As for us, in the two months following our submission to Product Hunt, we received nearly 1k visits and over 50 signups!
Product Hunt visitors converted at around 5%, or twice as much as a regular website visitor.
Here’s how it all happened.
Stage 1: Getting Submitted To Product Hunt
It’s not doubt that this was a very purposeful marketing campaign, and did not happen by accident.
Product Hunt is big, and we knew we wanted to be featured.
But there was one problem – Product Hunt is a highly curated community and only select people who have spent months engaging and participating in the community have the right to submit products. I could not just submit NinjaOutreach to PH, I had to find an influencer.
I decided to implement the strategy that Matthew talks about here.
Essentially, you find people who are engaged in the community and tweet to them to see if they would be interested in checking out your product. Naturally, this is a segue to getting featured.
Although we typically do email outreach, we have no problem asking a few people kindly on Twitter if they would consider us. We sent tweets out like the following:
Eventually, after a few dozen asks, we got some hits – two people agreed to look at the product, and one person ended up submitting it.
Like all outreach, it took time and persistence, but after a few weeks, NinjaOutreach was on Product Hunt!
Stage 2: The Aftermath
Admittedly, this was not a flawlessly executed Product Hunt strategy. In fact I’d say it was all around very poor, and yet we still managed to capitalize on it fairly well.
The product was submitted on Sunday at around 6PM EST, while I was at the gym, a relatively poor time to be featured, because most of the other products that are in your bracket (i.e the Sunday ones), have been on there for the whole day and have already received a lot of exposure and upvotes.
NinjaOutreach was the last one to get submitted that day and started at a pitiful 1 upvote, while the top one already had over 200!
Additionally, it was submitted without any images or a proper description. Doh!
I rushed home from the gym to see if I could salvage the last 6 hours of the night, and after a few hours was able to get access to edit the listing and get in contact with a few supporters to help bump us up a bit.
We never made it even close to the top, but at least we made a showing.

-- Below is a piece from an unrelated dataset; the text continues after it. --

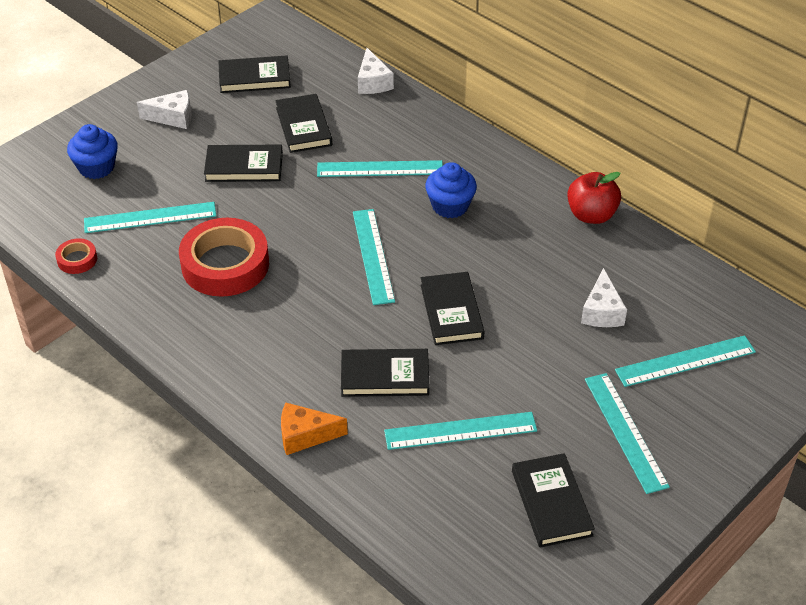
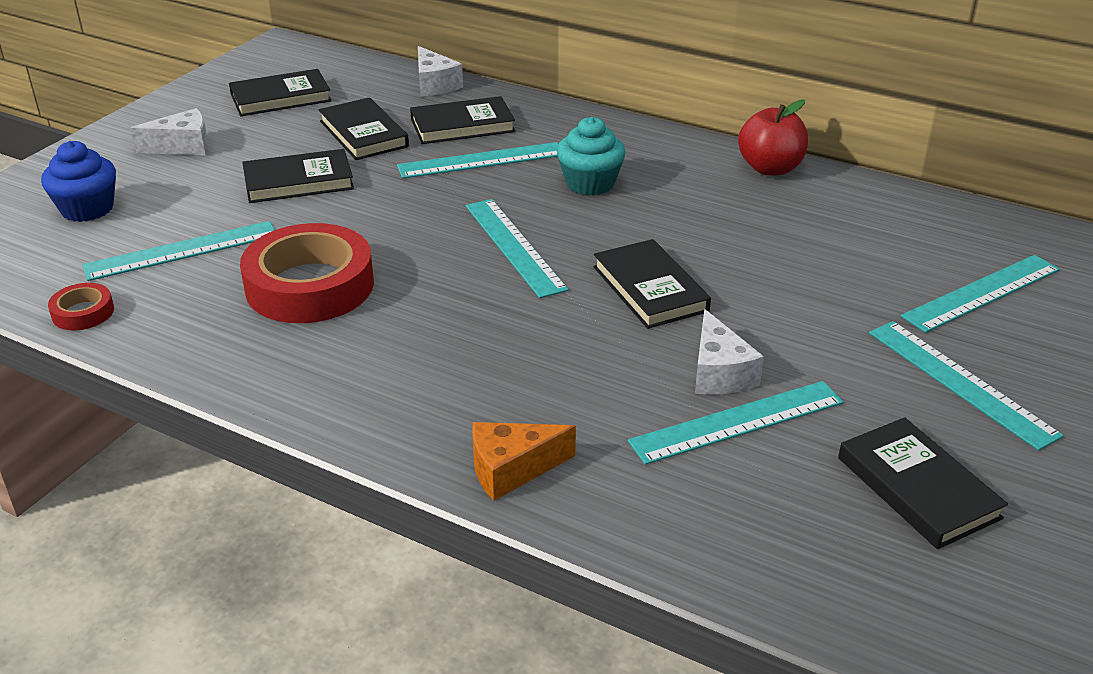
camera: 15 degrees left, 10 degrees down
black book [341,349,430,397] -> black book moved to [410,96,515,144]
blue cupcake [425,162,477,218] -> turquoise cupcake [557,117,626,196]
white cheese [581,268,627,327] -> white cheese moved to [695,309,764,394]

IMPORTANT: Do not send people directly to your link to upvote it, they have to go to the home page and find it, then upvote it. This can tank your rankings, as several people pointed out to me. I certainly made this mistake.
Stage 3: The Dust Settles
Many of the visitors who come from Product Hunt are just interested in taking a look – they’re curious, kind of like Reddit.
According to our tracking, this resulted in about 50 sign ups, which is probably over $2k in lifetime customer value.
Additionally, it was just great exposure as 1k people visited the site and became acquainted with us.
A few people even sent us emails like the following:
Why This Worked
As with many outreach strategies, there is nothing particularly fancy about what we did.
First, we decided that one marketing goal was going to be to get featured on Product Hunt.
Next, we identified influencers in the Product Hunt community, and kindly asked them to take a look at our product. If they liked what they saw, they could submit it, benefiting them by being the ones who introduce valuable products to the community.
Beyond that, we had a product and a website that was ready to take 1k visitors and convert them into sign ups and eventually paid customers.
As you can see, once we set our minds to getting featured, we achieved it within two weeks and just a few hours of work.